By Lavern Nissley
How do you respond when someone you’ve just met remembers your name and uses it multiple times in your first exchange? How is your impression of that person different from one who refers to you in more generic terms like friend, sister or bud? Is the effort and concentration required to learn people's names worth it?
People do seem to appreciate it when others learn their names. And when they make extra efforts to remember their names.
“When you can remember someone's name, it shows them that they are important to you.” This comes from Chester Santos, “The International Man of Memory”.
“But I’m just not good with names. My memory is awful.” This is a pretty common belief, and it may be something you've just kind of accepted as fact.
Jim Kwik, a brain and memory training coach says, “There is no such thing as a good or bad memory, there is just a trained memory and an untrained memory, meaning memory is not something that you have, it's something that you do. It's not a noun, it's a process.”
The past 3 years, as Ronda and I have been invited to facilitate relationship skills training in Heredia, Costa Rica, we’ve made it a goal to learn the names of all students by the third day.
Now, as we feel like we’re forgetting more and more things in general, that’s a scary goal! “Can we still do this? What if we make mistakes?”

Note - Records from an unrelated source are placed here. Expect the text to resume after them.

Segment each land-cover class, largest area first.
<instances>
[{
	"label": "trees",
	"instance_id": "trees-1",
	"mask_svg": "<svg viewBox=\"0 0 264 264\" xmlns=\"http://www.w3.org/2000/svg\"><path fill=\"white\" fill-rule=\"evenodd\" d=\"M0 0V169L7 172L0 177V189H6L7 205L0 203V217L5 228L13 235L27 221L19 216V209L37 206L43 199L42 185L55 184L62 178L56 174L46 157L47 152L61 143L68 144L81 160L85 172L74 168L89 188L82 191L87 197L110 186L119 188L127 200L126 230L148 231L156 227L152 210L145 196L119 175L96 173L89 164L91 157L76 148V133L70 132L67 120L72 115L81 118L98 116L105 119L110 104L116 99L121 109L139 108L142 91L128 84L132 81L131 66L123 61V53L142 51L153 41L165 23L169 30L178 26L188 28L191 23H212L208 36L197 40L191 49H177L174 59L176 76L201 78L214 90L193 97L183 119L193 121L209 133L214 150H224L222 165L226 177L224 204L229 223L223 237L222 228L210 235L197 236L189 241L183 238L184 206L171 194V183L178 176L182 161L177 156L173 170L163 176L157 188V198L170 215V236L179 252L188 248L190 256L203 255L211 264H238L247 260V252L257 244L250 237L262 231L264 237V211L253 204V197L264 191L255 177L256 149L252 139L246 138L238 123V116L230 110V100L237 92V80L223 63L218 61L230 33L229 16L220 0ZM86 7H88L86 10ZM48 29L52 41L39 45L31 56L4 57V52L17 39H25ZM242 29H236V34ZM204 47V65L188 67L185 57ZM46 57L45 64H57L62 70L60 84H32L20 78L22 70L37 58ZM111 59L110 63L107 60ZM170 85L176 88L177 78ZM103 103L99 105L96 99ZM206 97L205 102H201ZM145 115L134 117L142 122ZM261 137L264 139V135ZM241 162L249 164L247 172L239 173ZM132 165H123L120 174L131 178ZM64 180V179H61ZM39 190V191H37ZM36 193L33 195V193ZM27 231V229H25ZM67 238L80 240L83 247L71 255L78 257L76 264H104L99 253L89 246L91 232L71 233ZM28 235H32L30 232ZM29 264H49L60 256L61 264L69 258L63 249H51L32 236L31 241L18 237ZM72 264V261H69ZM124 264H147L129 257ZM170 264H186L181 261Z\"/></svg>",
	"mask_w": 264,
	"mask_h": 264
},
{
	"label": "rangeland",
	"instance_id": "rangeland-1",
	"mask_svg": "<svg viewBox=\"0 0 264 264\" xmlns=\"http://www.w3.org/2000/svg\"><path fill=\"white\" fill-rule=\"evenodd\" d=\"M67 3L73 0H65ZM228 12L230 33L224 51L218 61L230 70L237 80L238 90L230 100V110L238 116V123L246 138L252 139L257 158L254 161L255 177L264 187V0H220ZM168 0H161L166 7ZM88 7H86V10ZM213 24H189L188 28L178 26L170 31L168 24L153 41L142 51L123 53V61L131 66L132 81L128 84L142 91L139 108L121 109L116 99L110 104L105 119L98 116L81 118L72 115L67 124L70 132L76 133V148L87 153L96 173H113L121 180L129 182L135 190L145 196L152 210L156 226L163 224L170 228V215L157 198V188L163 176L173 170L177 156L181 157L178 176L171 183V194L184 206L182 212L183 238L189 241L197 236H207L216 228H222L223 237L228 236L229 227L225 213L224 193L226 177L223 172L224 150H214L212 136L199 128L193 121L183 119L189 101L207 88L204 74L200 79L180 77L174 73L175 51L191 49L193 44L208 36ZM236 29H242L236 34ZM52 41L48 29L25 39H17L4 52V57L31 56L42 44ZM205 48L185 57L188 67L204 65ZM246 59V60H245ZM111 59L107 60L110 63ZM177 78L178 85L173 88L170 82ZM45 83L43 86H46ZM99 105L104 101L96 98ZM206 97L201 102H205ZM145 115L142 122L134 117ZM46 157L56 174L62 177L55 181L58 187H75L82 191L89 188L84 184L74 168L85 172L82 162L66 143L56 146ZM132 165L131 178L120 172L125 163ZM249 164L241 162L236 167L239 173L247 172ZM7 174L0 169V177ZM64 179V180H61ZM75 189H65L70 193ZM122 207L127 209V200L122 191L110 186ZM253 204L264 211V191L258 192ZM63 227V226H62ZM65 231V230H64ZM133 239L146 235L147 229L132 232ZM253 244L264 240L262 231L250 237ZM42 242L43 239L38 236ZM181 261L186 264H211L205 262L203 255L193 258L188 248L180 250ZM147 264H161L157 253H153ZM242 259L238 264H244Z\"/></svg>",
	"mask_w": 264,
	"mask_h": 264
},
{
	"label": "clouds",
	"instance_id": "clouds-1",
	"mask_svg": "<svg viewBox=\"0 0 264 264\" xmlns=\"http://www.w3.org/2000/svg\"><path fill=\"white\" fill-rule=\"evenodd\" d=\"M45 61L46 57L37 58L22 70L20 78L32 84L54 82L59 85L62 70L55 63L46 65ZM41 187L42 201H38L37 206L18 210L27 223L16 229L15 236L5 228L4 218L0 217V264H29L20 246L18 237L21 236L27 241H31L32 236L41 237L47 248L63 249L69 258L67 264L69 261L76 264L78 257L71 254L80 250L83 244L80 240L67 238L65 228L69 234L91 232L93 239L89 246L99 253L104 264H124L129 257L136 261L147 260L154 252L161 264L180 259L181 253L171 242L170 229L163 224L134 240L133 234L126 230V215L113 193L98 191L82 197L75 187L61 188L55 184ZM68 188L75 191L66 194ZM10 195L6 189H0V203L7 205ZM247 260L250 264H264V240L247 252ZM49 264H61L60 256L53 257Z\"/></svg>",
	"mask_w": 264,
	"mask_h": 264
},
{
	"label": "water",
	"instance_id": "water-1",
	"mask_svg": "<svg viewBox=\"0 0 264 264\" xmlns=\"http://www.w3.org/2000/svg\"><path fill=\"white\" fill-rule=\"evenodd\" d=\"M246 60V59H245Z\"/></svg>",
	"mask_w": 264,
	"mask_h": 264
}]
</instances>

We’ve always requested pictures of the students in our trainings, so as to get us started connecting names and faces. So on Wednesday, December 4, we stood before a class of 36 students at 9:40 am. Can we do this?
When we told them that we were going to alternate back and forth between the two us and speak their names and the phrase “and your life matters” as a sort of blessing, they became quite attentive.
I led off with, “Your name is Felicia, and your life matters.” Then Ronda, “Your name is Adrian, and your life matters.” On and on through Victoria, Micah, Grace, Josue, Andres, Roberto—until all names (and several nicknames) had been spoken over them.
In our last session with them two days later, many commented to us how much our learning and speaking their names had meant to them.
Of course, spending a week with them, including meals and other group activities, we got to learn more than their names. We also got acquainted with their life histories, plans and vision for their futures.
From our vantage point (in spite of our ages), we believe it is super important and meaningful to invest in learning names. If people are important to you, we encourage mastering this much-overlooked skill that builds connection.
Now, where did I put my car keys?
Lavern & Ronda Nissley are co-directors of Encompass. Married since 1978, both enjoy coffee, riding their tandem bicycle and working together to build strong relationships.